## [Given request]
Copy out every line of the items below, renaming "Miles" to "Mi" wherever it appears and leaving everything else unchanged.

_ _ _

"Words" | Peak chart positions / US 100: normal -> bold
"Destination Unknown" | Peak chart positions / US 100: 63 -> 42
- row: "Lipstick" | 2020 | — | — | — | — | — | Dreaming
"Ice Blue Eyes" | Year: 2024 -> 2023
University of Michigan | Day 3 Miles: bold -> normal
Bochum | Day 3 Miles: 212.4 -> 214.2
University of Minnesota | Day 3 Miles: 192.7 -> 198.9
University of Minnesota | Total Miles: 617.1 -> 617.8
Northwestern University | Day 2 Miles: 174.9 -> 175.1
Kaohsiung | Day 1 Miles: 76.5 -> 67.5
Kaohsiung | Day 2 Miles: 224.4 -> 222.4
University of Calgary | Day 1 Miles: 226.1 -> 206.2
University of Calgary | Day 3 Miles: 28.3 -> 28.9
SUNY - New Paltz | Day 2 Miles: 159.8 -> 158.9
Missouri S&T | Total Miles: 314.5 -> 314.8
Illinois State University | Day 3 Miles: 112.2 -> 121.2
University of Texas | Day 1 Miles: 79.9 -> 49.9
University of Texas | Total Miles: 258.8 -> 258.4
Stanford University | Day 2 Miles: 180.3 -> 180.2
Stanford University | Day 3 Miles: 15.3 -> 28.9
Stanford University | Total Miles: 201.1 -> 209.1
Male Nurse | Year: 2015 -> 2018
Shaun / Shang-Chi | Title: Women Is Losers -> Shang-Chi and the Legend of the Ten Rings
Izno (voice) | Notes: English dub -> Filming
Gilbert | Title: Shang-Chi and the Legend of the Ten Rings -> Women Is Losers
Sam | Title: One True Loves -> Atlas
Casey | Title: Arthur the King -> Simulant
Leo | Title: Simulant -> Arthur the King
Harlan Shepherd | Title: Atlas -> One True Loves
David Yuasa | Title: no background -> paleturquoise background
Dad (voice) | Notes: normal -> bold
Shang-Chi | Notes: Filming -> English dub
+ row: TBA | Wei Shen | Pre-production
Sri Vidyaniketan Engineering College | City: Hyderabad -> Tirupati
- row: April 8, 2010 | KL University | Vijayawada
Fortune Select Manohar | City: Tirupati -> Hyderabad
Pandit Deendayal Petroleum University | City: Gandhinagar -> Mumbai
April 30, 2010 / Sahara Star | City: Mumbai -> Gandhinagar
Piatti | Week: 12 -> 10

_ _ _

## [Exercise solution]
"Words" | Peak chart positions / US 100: normal -> bold
"Destination Unknown" | Peak chart positions / US 100: 63 -> 42
- row: "Lipstick" | 2020 | — | — | — | — | — | Dreaming
"Ice Blue Eyes" | Year: 2024 -> 2023
University of Michigan | Day 3 Mi: bold -> normal
Bochum | Day 3 Mi: 212.4 -> 214.2
University of Minnesota | Day 3 Mi: 192.7 -> 198.9
University of Minnesota | Total Mi: 617.1 -> 617.8
Northwestern University | Day 2 Mi: 174.9 -> 175.1
Kaohsiung | Day 1 Mi: 76.5 -> 67.5
Kaohsiung | Day 2 Mi: 224.4 -> 222.4
University of Calgary | Day 1 Mi: 226.1 -> 206.2
University of Calgary | Day 3 Mi: 28.3 -> 28.9
SUNY - New Paltz | Day 2 Mi: 159.8 -> 158.9
Missouri S&T | Total Mi: 314.5 -> 314.8
Illinois State University | Day 3 Mi: 112.2 -> 121.2
University of Texas | Day 1 Mi: 79.9 -> 49.9
University of Texas | Total Mi: 258.8 -> 258.4
Stanford University | Day 2 Mi: 180.3 -> 180.2
Stanford University | Day 3 Mi: 15.3 -> 28.9
Stanford University | Total Mi: 201.1 -> 209.1
Male Nurse | Year: 2015 -> 2018
Shaun / Shang-Chi | Title: Women Is Losers -> Shang-Chi and the Legend of the Ten Rings
Izno (voice) | Notes: English dub -> Filming
Gilbert | Title: Shang-Chi and the Legend of the Ten Rings -> Women Is Losers
Sam | Title: One True Loves -> Atlas
Casey | Title: Arthur the King -> Simulant
Leo | Title: Simulant -> Arthur the King
Harlan Shepherd | Title: Atlas -> One True Loves
David Yuasa | Title: no background -> paleturquoise background
Dad (voice) | Notes: normal -> bold
Shang-Chi | Notes: Filming -> English dub
+ row: TBA | Wei Shen | Pre-production
Sri Vidyaniketan Engineering College | City: Hyderabad -> Tirupati
- row: April 8, 2010 | KL University | Vijayawada
Fortune Select Manohar | City: Tirupati -> Hyderabad
Pandit Deendayal Petroleum University | City: Gandhinagar -> Mumbai
April 30, 2010 / Sahara Star | City: Mumbai -> Gandhinagar
Piatti | Week: 12 -> 10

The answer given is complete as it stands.